- [Extracted entries]:
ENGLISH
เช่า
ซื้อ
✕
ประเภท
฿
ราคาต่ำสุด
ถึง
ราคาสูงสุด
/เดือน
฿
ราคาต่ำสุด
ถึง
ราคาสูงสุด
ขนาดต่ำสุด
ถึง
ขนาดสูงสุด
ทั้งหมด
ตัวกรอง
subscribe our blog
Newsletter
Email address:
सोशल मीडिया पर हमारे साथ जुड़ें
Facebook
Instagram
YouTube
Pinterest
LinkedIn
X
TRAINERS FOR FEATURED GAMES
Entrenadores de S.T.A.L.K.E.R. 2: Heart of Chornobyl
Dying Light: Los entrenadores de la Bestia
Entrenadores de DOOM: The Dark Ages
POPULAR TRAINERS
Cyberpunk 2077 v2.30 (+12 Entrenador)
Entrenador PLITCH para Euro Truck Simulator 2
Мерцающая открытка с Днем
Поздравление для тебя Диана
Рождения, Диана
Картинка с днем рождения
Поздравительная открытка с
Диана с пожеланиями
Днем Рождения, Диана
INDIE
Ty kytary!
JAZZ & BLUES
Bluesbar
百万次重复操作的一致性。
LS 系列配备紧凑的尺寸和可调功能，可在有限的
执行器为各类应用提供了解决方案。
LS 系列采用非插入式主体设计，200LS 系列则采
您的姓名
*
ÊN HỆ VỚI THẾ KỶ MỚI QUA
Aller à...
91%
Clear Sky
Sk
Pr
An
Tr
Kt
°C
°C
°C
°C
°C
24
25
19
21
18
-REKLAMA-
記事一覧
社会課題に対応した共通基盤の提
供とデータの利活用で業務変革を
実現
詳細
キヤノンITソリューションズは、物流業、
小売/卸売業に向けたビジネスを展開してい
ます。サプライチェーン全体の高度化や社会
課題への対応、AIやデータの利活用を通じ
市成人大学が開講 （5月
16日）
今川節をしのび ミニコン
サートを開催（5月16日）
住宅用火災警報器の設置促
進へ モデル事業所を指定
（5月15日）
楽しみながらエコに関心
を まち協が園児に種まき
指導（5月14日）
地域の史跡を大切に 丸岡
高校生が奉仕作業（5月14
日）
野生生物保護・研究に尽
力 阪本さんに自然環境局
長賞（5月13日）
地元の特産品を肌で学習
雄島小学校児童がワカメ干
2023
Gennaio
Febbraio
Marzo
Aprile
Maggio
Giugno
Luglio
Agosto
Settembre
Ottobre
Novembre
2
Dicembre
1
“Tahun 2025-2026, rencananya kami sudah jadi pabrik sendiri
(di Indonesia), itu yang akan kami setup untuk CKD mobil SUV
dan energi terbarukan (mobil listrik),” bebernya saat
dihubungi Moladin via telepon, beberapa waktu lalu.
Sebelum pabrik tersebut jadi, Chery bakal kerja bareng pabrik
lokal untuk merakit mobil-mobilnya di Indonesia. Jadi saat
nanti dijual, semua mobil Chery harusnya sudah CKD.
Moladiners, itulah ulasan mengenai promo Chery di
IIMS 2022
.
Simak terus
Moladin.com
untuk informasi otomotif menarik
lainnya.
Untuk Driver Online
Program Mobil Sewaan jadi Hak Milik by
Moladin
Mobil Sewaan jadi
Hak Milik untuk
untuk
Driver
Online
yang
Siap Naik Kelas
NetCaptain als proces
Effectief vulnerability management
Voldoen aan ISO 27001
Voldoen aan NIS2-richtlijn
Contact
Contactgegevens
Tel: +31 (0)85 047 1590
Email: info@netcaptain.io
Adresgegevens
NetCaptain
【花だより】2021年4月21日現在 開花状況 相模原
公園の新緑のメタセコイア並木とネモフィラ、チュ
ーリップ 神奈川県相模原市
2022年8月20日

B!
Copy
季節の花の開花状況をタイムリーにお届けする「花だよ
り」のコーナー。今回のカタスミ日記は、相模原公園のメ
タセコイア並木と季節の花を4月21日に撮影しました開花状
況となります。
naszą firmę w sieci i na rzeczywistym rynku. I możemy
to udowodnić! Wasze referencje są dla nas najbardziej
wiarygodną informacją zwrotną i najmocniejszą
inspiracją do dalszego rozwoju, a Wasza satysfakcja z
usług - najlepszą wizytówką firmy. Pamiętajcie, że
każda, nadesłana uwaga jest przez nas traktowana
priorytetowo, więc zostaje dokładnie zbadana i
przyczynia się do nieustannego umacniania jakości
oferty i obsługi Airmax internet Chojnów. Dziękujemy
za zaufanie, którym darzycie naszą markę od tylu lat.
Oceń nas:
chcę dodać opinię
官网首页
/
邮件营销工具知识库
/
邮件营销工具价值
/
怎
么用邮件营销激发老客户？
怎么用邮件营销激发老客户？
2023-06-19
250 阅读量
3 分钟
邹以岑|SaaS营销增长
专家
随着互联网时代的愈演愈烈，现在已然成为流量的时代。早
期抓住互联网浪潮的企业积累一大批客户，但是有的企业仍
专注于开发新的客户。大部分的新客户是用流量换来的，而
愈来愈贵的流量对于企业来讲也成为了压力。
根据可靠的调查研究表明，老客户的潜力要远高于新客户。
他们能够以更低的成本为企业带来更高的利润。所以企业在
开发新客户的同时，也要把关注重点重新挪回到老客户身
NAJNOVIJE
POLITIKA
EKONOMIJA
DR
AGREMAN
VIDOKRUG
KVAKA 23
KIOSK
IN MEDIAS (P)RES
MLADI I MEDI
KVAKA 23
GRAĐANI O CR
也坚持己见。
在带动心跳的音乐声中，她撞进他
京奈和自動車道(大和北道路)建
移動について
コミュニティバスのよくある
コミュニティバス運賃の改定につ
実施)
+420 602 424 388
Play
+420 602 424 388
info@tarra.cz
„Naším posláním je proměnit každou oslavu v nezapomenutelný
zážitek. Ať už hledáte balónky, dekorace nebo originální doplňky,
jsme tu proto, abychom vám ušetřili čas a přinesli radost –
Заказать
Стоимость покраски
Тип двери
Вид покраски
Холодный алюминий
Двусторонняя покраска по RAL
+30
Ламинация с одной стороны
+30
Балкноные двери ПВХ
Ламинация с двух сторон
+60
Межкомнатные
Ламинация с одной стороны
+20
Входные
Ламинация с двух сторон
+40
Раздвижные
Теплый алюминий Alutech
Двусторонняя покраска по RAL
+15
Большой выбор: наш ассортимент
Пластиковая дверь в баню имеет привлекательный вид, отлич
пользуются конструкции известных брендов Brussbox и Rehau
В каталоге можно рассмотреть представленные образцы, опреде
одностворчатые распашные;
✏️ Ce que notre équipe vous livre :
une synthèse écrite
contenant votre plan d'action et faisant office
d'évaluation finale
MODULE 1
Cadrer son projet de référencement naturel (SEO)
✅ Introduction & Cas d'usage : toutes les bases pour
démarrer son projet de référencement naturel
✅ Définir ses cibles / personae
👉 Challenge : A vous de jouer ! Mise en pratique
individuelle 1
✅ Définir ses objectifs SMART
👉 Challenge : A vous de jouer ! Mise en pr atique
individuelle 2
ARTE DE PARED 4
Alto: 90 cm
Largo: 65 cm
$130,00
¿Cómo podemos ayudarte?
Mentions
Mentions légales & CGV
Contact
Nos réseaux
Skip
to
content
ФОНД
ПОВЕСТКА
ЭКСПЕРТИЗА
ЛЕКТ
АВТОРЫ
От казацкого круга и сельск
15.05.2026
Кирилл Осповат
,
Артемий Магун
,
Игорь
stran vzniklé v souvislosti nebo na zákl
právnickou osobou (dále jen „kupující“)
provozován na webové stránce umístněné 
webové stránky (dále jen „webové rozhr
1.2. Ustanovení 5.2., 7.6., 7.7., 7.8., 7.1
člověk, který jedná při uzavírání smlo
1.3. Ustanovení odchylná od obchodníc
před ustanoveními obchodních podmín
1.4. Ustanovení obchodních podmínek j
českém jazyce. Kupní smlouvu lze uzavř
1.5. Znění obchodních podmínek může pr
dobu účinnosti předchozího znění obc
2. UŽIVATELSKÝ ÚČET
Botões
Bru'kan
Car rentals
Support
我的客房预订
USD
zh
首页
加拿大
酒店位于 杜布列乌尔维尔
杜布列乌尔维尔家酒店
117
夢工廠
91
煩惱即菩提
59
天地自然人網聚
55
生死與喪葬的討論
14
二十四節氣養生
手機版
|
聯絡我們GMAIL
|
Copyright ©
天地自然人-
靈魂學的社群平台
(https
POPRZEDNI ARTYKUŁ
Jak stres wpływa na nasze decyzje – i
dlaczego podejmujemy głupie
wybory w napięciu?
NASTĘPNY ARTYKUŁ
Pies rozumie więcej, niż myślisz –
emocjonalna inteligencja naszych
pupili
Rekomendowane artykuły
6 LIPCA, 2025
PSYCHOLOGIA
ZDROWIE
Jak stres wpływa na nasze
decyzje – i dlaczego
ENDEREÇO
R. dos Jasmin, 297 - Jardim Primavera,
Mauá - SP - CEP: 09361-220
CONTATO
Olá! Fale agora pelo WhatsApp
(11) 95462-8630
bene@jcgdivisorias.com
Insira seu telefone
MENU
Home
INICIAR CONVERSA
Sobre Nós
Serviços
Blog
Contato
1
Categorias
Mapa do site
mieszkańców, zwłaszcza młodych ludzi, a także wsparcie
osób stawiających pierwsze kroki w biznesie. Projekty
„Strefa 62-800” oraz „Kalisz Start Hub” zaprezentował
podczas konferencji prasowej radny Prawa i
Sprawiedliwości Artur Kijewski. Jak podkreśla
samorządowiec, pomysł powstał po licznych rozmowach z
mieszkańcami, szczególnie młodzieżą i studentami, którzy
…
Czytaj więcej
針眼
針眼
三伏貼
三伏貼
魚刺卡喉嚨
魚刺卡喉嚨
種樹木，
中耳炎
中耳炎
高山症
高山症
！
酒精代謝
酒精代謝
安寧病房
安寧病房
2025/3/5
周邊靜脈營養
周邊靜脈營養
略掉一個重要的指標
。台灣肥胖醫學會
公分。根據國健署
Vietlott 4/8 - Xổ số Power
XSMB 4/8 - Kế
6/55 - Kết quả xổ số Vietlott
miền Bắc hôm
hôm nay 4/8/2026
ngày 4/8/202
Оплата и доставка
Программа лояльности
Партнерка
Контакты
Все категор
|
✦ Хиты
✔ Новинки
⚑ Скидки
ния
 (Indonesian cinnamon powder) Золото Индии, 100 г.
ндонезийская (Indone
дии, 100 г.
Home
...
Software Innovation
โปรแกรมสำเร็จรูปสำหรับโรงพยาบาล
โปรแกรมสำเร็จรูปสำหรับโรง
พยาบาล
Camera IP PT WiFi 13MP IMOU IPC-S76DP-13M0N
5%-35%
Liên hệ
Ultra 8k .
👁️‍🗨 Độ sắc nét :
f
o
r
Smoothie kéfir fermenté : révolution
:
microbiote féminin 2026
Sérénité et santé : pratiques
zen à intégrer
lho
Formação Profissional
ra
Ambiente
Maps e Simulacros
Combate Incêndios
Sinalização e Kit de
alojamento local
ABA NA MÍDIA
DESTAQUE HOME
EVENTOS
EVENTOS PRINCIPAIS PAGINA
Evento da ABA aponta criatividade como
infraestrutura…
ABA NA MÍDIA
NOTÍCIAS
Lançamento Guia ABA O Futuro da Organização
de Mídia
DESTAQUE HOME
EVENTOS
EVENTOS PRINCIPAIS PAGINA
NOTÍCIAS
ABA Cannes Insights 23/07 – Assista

- [Task brief]:
Reproduce only what lies between the start of the listing above and the end of the line containing "楽しみながらエコに関心", keeping every line exact.

- [Task answer]:
ENGLISH
เช่า
ซื้อ
✕
ประเภท
฿
ราคาต่ำสุด
ถึง
ราคาสูงสุด
/เดือน
฿
ราคาต่ำสุด
ถึง
ราคาสูงสุด
ขนาดต่ำสุด
ถึง
ขนาดสูงสุด
ทั้งหมด
ตัวกรอง
subscribe our blog
Newsletter
Email address:
सोशल मीडिया पर हमारे साथ जुड़ें
Facebook
Instagram
YouTube
Pinterest
LinkedIn
X
TRAINERS FOR FEATURED GAMES
Entrenadores de S.T.A.L.K.E.R. 2: Heart of Chornobyl
Dying Light: Los entrenadores de la Bestia
Entrenadores de DOOM: The Dark Ages
POPULAR TRAINERS
Cyberpunk 2077 v2.30 (+12 Entrenador)
Entrenador PLITCH para Euro Truck Simulator 2
Мерцающая открытка с Днем
Поздравление для тебя Диана
Рождения, Диана
Картинка с днем рождения
Поздравительная открытка с
Диана с пожеланиями
Днем Рождения, Диана
INDIE
Ty kytary!
JAZZ & BLUES
Bluesbar
百万次重复操作的一致性。
LS 系列配备紧凑的尺寸和可调功能，可在有限的
执行器为各类应用提供了解决方案。
LS 系列采用非插入式主体设计，200LS 系列则采
您的姓名
*
ÊN HỆ VỚI THẾ KỶ MỚI QUA
Aller à...
91%
Clear Sky
Sk
Pr
An
Tr
Kt
°C
°C
°C
°C
°C
24
25
19
21
18
-REKLAMA-
記事一覧
社会課題に対応した共通基盤の提
供とデータの利活用で業務変革を
実現
詳細
キヤノンITソリューションズは、物流業、
小売/卸売業に向けたビジネスを展開してい
ます。サプライチェーン全体の高度化や社会
課題への対応、AIやデータの利活用を通じ
市成人大学が開講 （5月
16日）
今川節をしのび ミニコン
サートを開催（5月16日）
住宅用火災警報器の設置促
進へ モデル事業所を指定
（5月15日）
楽しみながらエコに関心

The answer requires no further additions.